This could be big.
As Twitter continues to develop its new audio Spaces tool, in order to tap into the latest social engagement trend, it’s now looking at how it improves Spaces discovery, and maximizes awareness of in-progress conversations.
This would be definitely help:
As you can see in this example, shared by reverse engineering expert Jane Manchun Wong, Twitter is now working on a new, dedicated Spaces tab in the app, which, when tapped, would take users through to a full listing of in-progress audio Spaces, and likely other dedicates features.
That would be a big move for Twitter. The app has long held that its four-tab set-up is optimal – though it did add another dedicated tab once, for Moments, which didn’t really pan out as planned.
Since then, Twitter has stuck with the four key elements – the home timeline, Explore, notifications and messages.
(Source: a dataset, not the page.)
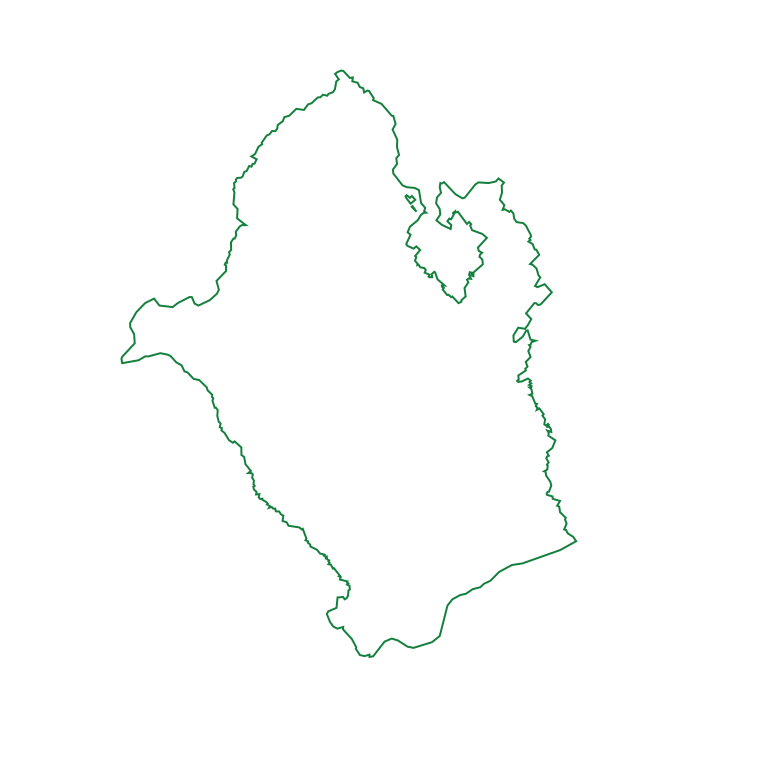 outline of Madiun, Jawa Timur, Indonesia, rotated 123°
{"feature_id": "22746128B56340035124164", "entity_name": "Madiun", "entity_type": "district", "adm_level": 2, "iso_a3": "IDN", "parent_name": "Indonesia", "parent_adm1": "Jawa Timur", "projection": "mercator", "projection_center": [111.63, -7.612], "detail": "fine", "context": "isolated", "style": "outline", "palette": "green", "viewbox_px": 768, "rotation_deg": 123, "n_neighbors": 0, "source": "geoboundaries", "source_scale": "gbopen_adm2", "svg_char_len": 6168}
<svg xmlns="http://www.w3.org/2000/svg" viewBox="0 0 768 768"><g transform="rotate(123 384 384)"><path d="M411.2,137.2L409.1,142.2L409.2,148.5L407.3,151.8L407.9,153.7L401.7,154.8L399.1,158.4L397.2,158.7L395.7,166.5L391.4,170.3L391.8,172.5L386.2,172.7L388.4,180.0L386.5,181.4L388.2,186.9L387.5,187.8L385.5,188.1L384.5,187.0L378.0,188.4L375.4,191.3L372.5,198.1L369.6,200.7L370.0,202.1L366.7,200.5L363.2,202.3L363.0,203.4L360.1,203.2L358.0,207.3L356.1,207.8L354.4,206.7L352.6,210.2L345.9,208.0L337.9,209.6L337.8,218.1L335.4,219.1L334.1,221.6L333.1,217.6L330.8,219.6L329.9,221.9L330.8,223.4L328.4,223.6L328.1,224.7L330.6,225.3L330.5,227.6L325.9,229.6L324.2,233.9L322.4,233.6L319.9,240.3L322.5,241.8L320.3,242.3L319.9,244.7L317.4,244.9L318.1,246.4L313.5,253.0L313.9,256.0L311.4,254.2L308.0,257.6L307.7,260.2L306.3,258.7L305.3,259.2L305.8,261.8L303.3,260.9L303.1,263.0L301.3,262.7L301.0,266.3L306.8,269.8L309.2,272.5L308.8,274.1L307.0,273.4L303.7,276.0L295.4,272.4L294.2,273.8L291.3,273.1L288.3,277.1L281.5,275.8L277.8,280.9L273.1,281.3L272.3,283.5L271.2,282.5L268.5,283.0L265.2,280.5L267.0,285.3L260.8,292.7L261.6,293.8L268.6,293.4L277.1,296.2L277.8,298.2L272.8,301.9L263.7,302.1L260.9,295.8L256.5,295.4L249.3,295.9L247.5,303.3L234.3,302.0L233.4,300.4L233.9,297.9L232.0,296.0L215.7,293.2L212.8,303.6L219.2,308.0L219.5,310.7L209.4,311.0L208.7,313.7L204.1,318.9L203.1,324.5L203.8,326.8L191.1,324.2L188.4,329.4L189.1,330.9L185.7,335.5L185.9,340.4L183.5,339.6L183.0,341.3L180.3,341.0L179.1,342.0L173.8,351.4L173.3,355.0L176.0,361.0L174.4,364.9L170.5,368.3L169.4,372.0L171.3,372.5L171.7,377.8L173.3,379.3L168.4,380.5L166.4,387.2L159.3,389.2L153.4,393.4L149.7,393.1L149.3,399.9L153.2,400.5L158.4,405.6L163.5,414.6L167.0,416.1L183.6,417.7L185.6,419.3L185.9,427.5L182.0,443.6L184.3,444.6L184.8,446.2L188.8,444.3L192.6,440.3L198.7,441.1L204.1,438.7L206.9,432.6L211.2,429.1L218.2,429.2L219.0,422.2L217.7,412.5L214.0,414.2L213.0,419.5L209.6,419.3L209.5,417.6L208.0,417.4L203.8,417.8L203.1,419.3L200.5,418.4L201.7,417.7L199.3,415.9L204.6,401.6L201.7,400.9L202.5,397.9L204.4,397.9L207.0,393.9L204.6,383.3L205.4,377.3L218.3,379.5L220.8,377.1L220.5,373.2L223.2,374.0L225.3,373.2L226.1,369.3L229.7,366.3L241.8,369.7L244.9,367.7L245.3,369.9L242.7,370.7L243.5,372.9L246.1,372.1L248.4,368.3L249.5,370.6L251.3,371.2L252.8,368.6L259.7,368.7L266.1,363.2L271.6,364.7L272.9,363.9L275.6,365.5L273.4,374.4L274.6,375.0L274.0,378.6L275.0,379.5L272.7,386.3L270.9,386.1L270.8,388.5L269.9,389.1L268.4,386.7L267.1,396.1L262.5,402.0L262.5,403.0L265.8,403.8L268.2,401.8L269.7,404.0L269.7,405.1L267.5,405.3L268.5,410.5L265.6,411.1L264.8,413.3L266.4,417.2L265.1,420.0L266.2,420.8L264.9,421.5L263.7,425.2L260.0,426.0L259.7,427.6L251.9,426.6L251.0,431.9L254.3,432.8L255.4,439.5L254.5,441.6L244.4,443.0L243.9,446.8L238.0,447.9L227.9,444.8L222.4,445.2L219.0,444.0L217.4,442.0L217.2,444.4L213.8,445.4L212.1,451.4L202.4,460.2L202.8,465.0L206.5,472.0L207.3,476.7L202.4,490.8L199.3,493.3L192.4,492.9L187.9,496.7L183.8,496.1L178.2,502.2L171.9,505.9L165.9,515.4L159.6,515.9L154.1,522.2L154.8,523.6L150.4,538.7L151.9,547.8L149.9,548.3L146.4,556.1L146.9,557.7L150.3,559.5L147.3,562.4L148.1,566.1L145.7,570.2L147.4,575.4L143.9,577.1L145.9,579.2L143.6,588.7L144.5,590.7L147.7,592.9L150.6,593.9L153.1,587.8L156.3,588.8L163.5,585.7L166.9,585.7L170.8,588.5L173.1,588.6L174.6,592.7L178.3,593.6L179.7,595.6L188.0,597.7L190.9,600.0L197.8,600.4L201.0,607.4L210.6,609.6L214.5,612.9L218.7,612.0L224.6,614.2L228.0,612.6L231.1,612.8L232.8,615.7L236.8,616.0L239.5,617.7L248.2,618.0L249.2,616.8L253.4,618.5L261.4,617.4L265.4,619.2L264.9,613.2L269.8,612.6L271.1,614.1L273.9,613.5L274.6,615.8L280.1,615.2L282.3,616.7L286.9,615.6L288.8,616.2L291.1,619.3L293.1,619.6L294.5,618.4L297.2,619.2L301.0,616.1L302.8,616.5L304.9,613.7L315.4,608.1L317.0,602.1L325.1,597.4L326.0,586.4L328.2,589.8L330.6,590.8L337.1,591.2L339.8,588.9L343.4,588.4L344.1,589.5L348.6,589.5L354.8,585.2L357.9,585.7L359.5,583.8L365.9,583.1L367.8,581.6L368.6,582.9L370.7,582.5L370.6,581.1L375.3,578.0L388.8,580.6L394.9,573.8L399.3,573.3L408.6,575.8L419.3,582.4L419.7,586.7L415.8,592.4L417.0,594.5L428.4,601.0L434.6,603.1L440.5,615.1L437.6,623.3L446.2,628.4L458.7,630.8L471.2,630.1L474.6,627.7L478.3,620.7L485.7,615.2L503.6,618.4L505.9,617.9L509.1,614.9L497.7,602.7L490.8,599.3L489.1,596.5L480.0,588.4L477.2,581.4L476.8,578.2L479.0,569.8L478.6,563.9L482.1,558.2L481.3,555.2L483.4,546.4L481.3,541.1L483.4,530.7L485.4,528.5L486.6,522.2L488.5,521.2L488.9,519.4L491.4,518.8L496.1,513.0L495.4,512.1L496.5,509.2L501.6,506.4L505.7,502.0L506.0,499.6L509.7,498.2L509.3,495.9L511.5,495.0L511.8,491.2L515.5,483.5L515.6,478.8L513.5,478.0L514.9,469.1L521.2,464.9L521.3,461.6L526.7,456.5L529.4,448.3L532.6,449.3L530.9,446.5L531.2,444.8L534.2,443.7L536.0,440.4L539.1,438.9L539.9,437.0L541.3,437.7L543.3,435.6L543.9,432.1L546.3,431.1L544.2,428.5L547.3,427.4L547.9,425.2L546.4,423.6L547.3,423.0L547.1,418.1L547.7,416.4L548.7,416.6L548.6,412.8L550.3,412.9L548.3,411.2L548.9,409.0L547.7,407.4L549.7,405.4L548.0,402.4L549.4,399.7L549.3,396.7L554.1,394.5L553.0,390.3L554.9,386.9L550.4,376.9L550.8,373.6L549.7,373.2L555.9,364.9L557.7,364.8L557.3,361.9L558.6,361.4L558.8,358.5L560.4,357.2L559.5,350.1L561.0,345.3L559.5,340.9L560.7,340.9L560.3,339.4L561.6,338.2L560.1,337.9L562.0,336.1L561.8,333.9L563.0,333.9L563.4,332.4L565.4,332.4L564.4,330.4L566.6,326.3L565.7,325.8L568.8,316.6L569.8,317.1L569.6,315.1L572.0,314.5L569.5,307.1L570.7,306.8L570.7,305.3L572.3,305.7L572.0,303.0L575.0,300.7L576.4,301.4L581.3,298.8L584.1,298.7L586.0,299.7L584.9,302.3L588.3,306.7L597.6,301.9L605.0,306.9L608.0,306.7L612.9,299.8L615.0,294.6L614.6,290.0L610.0,285.9L612.1,284.8L615.4,272.0L619.9,263.9L621.4,263.5L624.4,256.6L622.8,252.1L618.9,248.8L620.8,247.5L618.3,244.8L599.7,243.2L593.3,238.9L591.5,232.6L591.5,221.3L589.2,215.5L574.3,203.1L565.0,200.0L535.2,210.1L527.4,209.4L519.4,205.1L515.3,201.0L507.8,197.9L502.0,192.6L497.0,191.3L491.1,187.6L478.9,185.1L466.2,178.2L459.1,170.2L427.3,145.8L411.2,137.2ZM218.3,459.9L216.0,466.3L214.8,468.2L213.3,467.8L213.7,463.6L211.1,463.0L212.5,458.1L218.3,459.9ZM221.8,450.6L220.3,457.3L219.3,457.0L221.8,450.6Z" fill="none" stroke="#15803d" stroke-width="2"/></g></svg>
It’s moved them around a little bit, but essentially, they’ve kept the set-up the same, limiting the amount of quick access tabs, and instead, adding new elements like Fleets at the top of the UI, which taps into the Stories trend.
Right now, Spaces is also intertwined with Fleets, but as it becomes a bigger consideration, and as Twitter looks to capitalize on the rising popularity of the option, a dedicated tab would make sense.
Clubhouse, the current leader in the audio social space, has its virtual ‘hallway’ in the app, with each discussion taking place in a ‘room’, so you can browse through the real-time discussions in progress, and join in as you see fit. A dedicated Spaces tab would essentially serve the same purpose, and as Twitter brings Spaces to more users, that could become an even more important element in connecting more people to relevant Spaces content within the app.
Which could eventually give Twitter the upper hand over Clubhouse. Clubhouse has now seen 13 million total downloads, which is amazing growth for an invite-only app, but Twitter has 192 million daily active users, a huge pool from which it could potentially drive significant audience reach for audio social broadcasters, which prove to be a key lure for its Spaces offering.
Will big-name broadcasters keep running rooms on Clubhouse if they can reach 10x or 20x more people on Twitter instead? If Spaces ends up offering all of the same features, it’s hard to see Clubhouse battling through.
It’s not impossible, but the challenge is rising, and updates like this would not be a welcome sight for the Clubhouse team.
But right now, Spaces discovery is limited – though it is possible to search for in-progress audio streams.
That could be a handy tip, because the value of audio social lies in serendipity, in it being available for you to tune in when you have time free.
The addition of a dedicated tab would cater to this, and would be a big update, if it does get rolled out.